Required work> Scan the material for the word "lines" and copy each line where it occurs.

Input records>
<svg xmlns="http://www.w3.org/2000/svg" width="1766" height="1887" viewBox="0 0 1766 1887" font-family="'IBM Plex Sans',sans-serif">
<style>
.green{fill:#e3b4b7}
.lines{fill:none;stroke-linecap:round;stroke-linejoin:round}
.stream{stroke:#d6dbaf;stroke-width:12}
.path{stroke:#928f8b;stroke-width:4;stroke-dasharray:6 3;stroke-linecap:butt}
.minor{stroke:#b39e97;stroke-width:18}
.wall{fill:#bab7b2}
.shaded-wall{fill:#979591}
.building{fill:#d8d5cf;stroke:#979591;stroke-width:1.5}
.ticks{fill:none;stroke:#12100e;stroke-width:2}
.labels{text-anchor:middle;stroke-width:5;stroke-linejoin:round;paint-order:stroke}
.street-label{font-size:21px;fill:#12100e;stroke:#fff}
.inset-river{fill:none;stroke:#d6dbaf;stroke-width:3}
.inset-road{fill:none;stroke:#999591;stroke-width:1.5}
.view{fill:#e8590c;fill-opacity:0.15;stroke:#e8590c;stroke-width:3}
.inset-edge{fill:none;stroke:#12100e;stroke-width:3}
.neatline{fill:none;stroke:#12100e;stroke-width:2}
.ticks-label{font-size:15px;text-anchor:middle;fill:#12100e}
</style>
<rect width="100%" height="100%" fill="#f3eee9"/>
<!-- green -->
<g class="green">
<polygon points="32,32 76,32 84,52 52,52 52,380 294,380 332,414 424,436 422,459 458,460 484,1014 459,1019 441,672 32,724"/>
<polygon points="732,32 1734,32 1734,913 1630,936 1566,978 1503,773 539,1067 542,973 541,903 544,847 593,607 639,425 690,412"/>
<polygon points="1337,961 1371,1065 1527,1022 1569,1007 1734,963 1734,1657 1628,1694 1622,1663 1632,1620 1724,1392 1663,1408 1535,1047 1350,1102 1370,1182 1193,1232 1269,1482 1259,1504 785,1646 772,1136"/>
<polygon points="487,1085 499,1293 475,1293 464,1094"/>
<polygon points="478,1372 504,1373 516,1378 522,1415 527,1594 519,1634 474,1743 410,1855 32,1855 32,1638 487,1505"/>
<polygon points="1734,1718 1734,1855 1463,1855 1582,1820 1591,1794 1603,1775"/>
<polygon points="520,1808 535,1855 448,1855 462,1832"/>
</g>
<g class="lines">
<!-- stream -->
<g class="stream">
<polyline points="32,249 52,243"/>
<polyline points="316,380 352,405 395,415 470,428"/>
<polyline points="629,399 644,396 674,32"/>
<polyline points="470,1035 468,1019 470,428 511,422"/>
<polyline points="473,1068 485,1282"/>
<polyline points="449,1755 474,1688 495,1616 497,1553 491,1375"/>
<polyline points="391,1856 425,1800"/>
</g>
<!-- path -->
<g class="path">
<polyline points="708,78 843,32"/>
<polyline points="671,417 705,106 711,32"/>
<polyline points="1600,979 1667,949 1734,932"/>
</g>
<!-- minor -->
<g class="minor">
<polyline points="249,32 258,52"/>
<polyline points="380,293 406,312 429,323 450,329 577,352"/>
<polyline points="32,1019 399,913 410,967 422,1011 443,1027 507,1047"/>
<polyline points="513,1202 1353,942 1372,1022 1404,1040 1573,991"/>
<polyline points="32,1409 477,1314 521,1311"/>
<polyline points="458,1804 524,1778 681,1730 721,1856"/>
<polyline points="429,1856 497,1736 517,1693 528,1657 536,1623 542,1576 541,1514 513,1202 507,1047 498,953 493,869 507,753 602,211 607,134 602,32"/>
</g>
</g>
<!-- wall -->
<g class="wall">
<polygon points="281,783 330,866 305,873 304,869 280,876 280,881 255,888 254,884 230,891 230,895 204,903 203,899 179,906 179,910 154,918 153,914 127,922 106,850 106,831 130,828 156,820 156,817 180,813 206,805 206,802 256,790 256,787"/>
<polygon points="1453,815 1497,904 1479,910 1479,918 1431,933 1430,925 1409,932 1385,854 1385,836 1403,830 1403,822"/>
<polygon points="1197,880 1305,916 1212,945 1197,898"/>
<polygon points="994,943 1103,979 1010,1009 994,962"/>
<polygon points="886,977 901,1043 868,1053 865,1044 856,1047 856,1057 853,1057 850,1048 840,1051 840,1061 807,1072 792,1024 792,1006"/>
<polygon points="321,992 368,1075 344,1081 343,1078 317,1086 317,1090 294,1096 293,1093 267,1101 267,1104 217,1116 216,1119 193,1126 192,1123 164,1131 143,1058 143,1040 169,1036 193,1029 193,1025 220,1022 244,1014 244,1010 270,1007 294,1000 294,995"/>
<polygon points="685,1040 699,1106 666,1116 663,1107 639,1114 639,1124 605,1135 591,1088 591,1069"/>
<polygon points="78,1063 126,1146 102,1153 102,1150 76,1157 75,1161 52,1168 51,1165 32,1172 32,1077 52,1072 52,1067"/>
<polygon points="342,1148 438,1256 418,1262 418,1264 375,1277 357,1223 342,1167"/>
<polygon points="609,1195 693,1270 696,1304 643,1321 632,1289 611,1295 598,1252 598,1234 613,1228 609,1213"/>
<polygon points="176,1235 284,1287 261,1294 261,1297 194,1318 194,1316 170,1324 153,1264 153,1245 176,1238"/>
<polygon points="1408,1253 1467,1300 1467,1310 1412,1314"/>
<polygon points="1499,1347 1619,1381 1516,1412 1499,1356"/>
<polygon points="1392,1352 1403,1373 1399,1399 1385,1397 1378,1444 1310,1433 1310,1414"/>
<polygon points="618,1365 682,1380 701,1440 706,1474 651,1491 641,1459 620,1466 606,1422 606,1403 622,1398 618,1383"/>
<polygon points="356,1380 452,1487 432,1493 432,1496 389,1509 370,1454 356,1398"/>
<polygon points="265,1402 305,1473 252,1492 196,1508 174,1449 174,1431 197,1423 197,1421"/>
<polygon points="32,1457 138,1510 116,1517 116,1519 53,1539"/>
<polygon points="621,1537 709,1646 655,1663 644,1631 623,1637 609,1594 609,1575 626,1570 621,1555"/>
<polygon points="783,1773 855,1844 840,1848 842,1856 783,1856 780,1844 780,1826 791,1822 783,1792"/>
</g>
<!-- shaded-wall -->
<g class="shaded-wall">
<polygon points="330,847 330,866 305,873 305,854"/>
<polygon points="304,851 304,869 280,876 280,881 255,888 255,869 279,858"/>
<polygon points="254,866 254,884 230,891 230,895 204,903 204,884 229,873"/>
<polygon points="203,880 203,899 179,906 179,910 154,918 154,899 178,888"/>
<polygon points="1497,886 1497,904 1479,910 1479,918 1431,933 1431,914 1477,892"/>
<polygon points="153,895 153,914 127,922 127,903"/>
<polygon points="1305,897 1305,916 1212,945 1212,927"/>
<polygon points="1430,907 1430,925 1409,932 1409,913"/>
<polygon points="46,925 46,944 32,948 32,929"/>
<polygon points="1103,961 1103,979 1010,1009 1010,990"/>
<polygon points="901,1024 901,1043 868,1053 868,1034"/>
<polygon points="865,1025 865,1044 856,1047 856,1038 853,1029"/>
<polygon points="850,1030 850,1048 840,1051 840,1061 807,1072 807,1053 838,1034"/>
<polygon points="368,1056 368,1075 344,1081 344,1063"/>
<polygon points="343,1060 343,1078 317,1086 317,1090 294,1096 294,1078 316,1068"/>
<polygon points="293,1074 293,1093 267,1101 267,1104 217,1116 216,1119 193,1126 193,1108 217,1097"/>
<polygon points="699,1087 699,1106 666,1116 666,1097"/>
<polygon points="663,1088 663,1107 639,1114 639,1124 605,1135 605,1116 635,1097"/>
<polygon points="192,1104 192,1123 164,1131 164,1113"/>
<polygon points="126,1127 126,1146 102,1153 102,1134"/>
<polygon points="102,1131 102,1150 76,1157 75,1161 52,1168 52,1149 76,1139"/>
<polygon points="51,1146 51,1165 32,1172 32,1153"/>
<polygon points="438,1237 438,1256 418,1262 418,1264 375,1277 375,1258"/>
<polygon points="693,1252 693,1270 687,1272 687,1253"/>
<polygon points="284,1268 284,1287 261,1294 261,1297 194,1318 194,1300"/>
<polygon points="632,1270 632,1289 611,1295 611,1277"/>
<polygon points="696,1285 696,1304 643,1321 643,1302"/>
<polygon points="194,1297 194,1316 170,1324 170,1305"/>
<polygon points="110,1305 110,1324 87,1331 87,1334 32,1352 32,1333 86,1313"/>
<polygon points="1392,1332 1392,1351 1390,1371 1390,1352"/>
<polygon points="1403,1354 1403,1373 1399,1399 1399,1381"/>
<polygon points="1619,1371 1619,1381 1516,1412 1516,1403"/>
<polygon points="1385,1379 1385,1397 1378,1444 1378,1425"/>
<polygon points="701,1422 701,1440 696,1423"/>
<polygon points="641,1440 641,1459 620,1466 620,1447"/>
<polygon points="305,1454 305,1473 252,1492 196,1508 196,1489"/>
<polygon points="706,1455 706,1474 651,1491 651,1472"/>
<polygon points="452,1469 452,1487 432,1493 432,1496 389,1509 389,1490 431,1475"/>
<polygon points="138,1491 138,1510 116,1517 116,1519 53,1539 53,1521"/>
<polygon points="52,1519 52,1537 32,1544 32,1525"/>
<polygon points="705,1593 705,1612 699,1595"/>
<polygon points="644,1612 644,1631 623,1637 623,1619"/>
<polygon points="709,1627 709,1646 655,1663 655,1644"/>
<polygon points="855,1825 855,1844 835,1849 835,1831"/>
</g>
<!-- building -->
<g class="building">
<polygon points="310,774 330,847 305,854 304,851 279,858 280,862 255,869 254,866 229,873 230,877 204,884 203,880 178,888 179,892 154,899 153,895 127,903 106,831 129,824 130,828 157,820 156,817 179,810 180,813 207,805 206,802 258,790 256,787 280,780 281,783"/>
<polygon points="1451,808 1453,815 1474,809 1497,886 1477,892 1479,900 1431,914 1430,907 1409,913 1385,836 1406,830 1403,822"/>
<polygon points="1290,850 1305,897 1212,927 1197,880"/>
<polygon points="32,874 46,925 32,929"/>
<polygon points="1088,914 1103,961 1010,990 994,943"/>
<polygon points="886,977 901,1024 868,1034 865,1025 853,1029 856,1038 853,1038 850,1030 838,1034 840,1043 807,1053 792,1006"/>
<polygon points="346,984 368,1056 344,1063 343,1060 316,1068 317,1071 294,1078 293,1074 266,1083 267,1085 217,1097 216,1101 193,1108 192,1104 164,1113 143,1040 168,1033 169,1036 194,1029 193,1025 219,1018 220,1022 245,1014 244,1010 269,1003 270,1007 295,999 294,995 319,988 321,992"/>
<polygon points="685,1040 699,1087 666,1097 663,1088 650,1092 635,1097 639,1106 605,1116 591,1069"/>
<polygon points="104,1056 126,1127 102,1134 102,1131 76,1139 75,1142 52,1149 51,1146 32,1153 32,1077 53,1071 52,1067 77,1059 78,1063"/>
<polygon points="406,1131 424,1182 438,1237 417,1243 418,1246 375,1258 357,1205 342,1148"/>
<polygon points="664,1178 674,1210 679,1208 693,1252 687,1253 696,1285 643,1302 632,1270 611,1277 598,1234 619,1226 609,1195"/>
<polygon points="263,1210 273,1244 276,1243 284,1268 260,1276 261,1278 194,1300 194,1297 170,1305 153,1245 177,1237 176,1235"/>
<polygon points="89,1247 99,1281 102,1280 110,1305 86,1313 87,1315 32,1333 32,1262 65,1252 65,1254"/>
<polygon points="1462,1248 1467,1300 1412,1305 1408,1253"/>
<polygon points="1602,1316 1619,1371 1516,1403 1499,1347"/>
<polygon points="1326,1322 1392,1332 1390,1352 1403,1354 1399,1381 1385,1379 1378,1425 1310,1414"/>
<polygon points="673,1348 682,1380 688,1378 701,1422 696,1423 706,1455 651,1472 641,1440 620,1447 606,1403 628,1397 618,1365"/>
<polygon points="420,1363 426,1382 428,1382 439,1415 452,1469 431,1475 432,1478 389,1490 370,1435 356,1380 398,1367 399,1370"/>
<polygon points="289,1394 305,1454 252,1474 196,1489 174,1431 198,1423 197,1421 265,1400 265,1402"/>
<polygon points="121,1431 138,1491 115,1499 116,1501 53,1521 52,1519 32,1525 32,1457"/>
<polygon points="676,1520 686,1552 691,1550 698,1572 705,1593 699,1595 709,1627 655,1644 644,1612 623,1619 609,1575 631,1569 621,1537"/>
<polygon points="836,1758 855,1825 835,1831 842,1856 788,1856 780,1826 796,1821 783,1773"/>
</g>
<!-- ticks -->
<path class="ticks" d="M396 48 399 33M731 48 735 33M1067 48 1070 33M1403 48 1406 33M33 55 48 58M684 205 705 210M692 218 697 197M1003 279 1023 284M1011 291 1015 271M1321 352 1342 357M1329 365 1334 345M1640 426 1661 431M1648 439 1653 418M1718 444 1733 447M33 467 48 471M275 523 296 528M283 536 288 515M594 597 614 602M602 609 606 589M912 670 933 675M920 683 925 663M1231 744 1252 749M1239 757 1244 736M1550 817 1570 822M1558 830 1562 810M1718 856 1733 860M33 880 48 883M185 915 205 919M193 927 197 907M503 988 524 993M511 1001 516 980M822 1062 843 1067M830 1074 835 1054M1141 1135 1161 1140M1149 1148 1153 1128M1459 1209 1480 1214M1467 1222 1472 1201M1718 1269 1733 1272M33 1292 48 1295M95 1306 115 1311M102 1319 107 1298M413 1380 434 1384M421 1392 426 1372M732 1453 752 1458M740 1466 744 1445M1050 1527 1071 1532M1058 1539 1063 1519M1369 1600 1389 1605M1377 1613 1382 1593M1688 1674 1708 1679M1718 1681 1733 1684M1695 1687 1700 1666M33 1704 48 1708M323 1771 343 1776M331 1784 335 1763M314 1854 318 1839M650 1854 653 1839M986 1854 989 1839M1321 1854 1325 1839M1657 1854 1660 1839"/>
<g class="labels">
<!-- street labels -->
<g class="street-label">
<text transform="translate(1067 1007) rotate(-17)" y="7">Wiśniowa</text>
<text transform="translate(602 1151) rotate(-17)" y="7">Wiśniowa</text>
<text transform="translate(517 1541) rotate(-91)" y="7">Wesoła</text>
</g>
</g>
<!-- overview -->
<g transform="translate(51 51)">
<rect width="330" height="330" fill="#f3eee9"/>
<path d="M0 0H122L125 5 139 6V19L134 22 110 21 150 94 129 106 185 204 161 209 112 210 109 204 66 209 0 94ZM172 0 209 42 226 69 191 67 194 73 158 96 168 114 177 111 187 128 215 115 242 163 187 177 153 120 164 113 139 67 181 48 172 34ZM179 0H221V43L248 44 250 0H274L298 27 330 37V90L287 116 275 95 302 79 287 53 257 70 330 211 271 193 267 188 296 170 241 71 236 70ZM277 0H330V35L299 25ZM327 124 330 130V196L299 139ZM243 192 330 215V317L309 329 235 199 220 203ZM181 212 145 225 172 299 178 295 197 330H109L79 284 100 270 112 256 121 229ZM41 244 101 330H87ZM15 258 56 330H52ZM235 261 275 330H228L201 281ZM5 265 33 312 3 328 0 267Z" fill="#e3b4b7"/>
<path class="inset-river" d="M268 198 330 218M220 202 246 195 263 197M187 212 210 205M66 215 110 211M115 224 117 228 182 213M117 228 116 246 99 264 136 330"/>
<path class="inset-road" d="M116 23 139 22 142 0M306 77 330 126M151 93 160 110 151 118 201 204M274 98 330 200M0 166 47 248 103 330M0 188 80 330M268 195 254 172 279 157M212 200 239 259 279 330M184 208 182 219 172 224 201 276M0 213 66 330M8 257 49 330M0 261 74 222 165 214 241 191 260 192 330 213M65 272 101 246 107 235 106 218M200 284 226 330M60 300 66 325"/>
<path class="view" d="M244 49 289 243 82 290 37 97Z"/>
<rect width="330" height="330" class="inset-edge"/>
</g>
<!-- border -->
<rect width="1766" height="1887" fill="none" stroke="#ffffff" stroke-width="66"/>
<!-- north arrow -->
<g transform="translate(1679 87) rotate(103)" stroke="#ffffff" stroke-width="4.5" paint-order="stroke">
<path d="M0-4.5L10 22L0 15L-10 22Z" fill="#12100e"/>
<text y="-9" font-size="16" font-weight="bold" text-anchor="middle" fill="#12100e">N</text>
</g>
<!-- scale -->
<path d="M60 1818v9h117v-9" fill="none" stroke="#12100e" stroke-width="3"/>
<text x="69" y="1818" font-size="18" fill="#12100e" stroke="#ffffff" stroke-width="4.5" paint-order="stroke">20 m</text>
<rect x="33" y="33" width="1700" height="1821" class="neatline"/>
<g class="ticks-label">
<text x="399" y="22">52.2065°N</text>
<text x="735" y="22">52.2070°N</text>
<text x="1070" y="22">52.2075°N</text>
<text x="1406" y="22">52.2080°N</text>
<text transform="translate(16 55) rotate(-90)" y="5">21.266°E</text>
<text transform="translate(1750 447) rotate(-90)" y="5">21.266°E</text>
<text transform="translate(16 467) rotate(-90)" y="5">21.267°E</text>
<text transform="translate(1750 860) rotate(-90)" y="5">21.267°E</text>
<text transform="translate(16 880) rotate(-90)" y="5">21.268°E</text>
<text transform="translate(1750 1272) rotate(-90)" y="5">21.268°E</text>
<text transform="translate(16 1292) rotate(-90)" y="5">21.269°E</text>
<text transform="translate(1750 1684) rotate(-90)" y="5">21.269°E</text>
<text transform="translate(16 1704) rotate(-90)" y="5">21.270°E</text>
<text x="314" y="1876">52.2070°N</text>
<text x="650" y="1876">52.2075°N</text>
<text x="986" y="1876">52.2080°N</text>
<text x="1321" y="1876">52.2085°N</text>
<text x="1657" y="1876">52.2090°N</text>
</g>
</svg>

Written solution>
.lines{fill:none;stroke-linecap:round;stroke-linejoin:round}
<g class="lines">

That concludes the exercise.